Limitations & Future Work

  • Performance degrades after 2–3 epochs of experience accumulation due to "over-reasoning"; sustained improvement remains an open challenge.
  • Generation quality is bounded by the LLM's inherent 3D spatial reasoning capacity.
  • The Bézier curve representation has limited expressive power, making complex topologies difficult to capture.
  • Contrastive evaluation relies on CLIP, which may be insufficiently precise for 3D sketch assessment.
  • Generation speed is constrained by LLM API latency.

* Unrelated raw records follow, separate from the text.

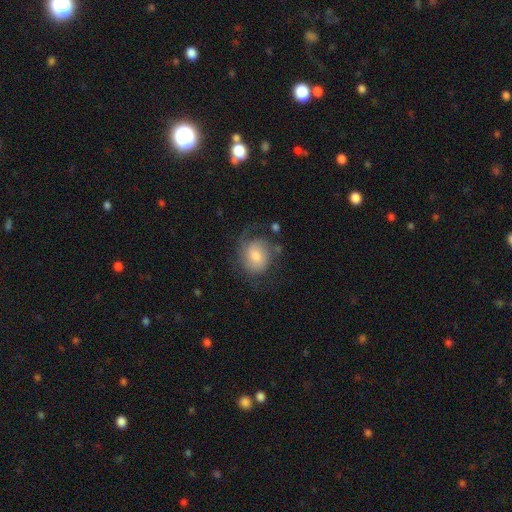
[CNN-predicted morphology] A featured or disk galaxy (47%).

Vote fractions:
- Smooth or featured? featured or disk: 47% / smooth: 43% / star or artifact: 10%
- Merging? none: 56% / minor disturbance: 21% / major disturbance: 20% / merger: 3%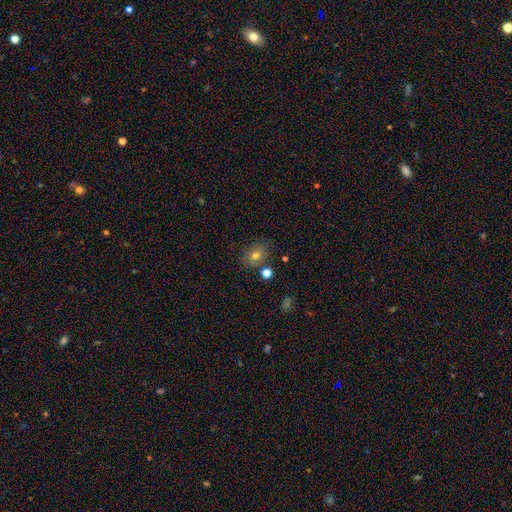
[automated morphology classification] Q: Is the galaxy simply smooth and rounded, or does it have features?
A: smooth — 70%.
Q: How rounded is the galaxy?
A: round — 53%.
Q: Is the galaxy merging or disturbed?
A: none — 76%.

  • This work naturally and elegantly extends the 2D sketch paradigm of SketchAgent to 3D.
  • The generalization from training-free GRPO to contrastive experience optimization is noteworthy and may apply to other creative generation tasks.

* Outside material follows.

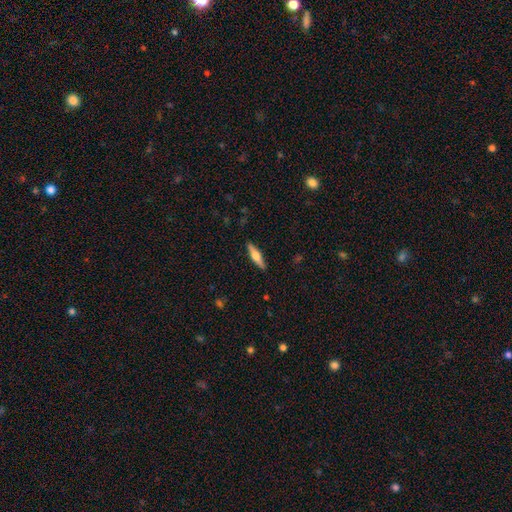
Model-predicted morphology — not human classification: This is possibly a featured or disk galaxy (49%). Merging: clearly none (89%).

  • The potential of LLMs as 3D spatial reasoners warrants deeper investigation.

Rating

  • Novelty: ⭐⭐⭐⭐⭐ Training-free 3D sketch generation combined with contrastive experience optimization represents a genuinely new paradigm.
  • Experimental Thoroughness: ⭐⭐⭐⭐ Detailed ablations with in-depth statistical analysis.
  • Writing Quality: ⭐⭐⭐⭐ Method presentation is clear, though some details are deferred to the appendix.
  • Value: ⭐⭐⭐⭐ Strongly inspiring, though 3D sketch generation remains a relatively niche application.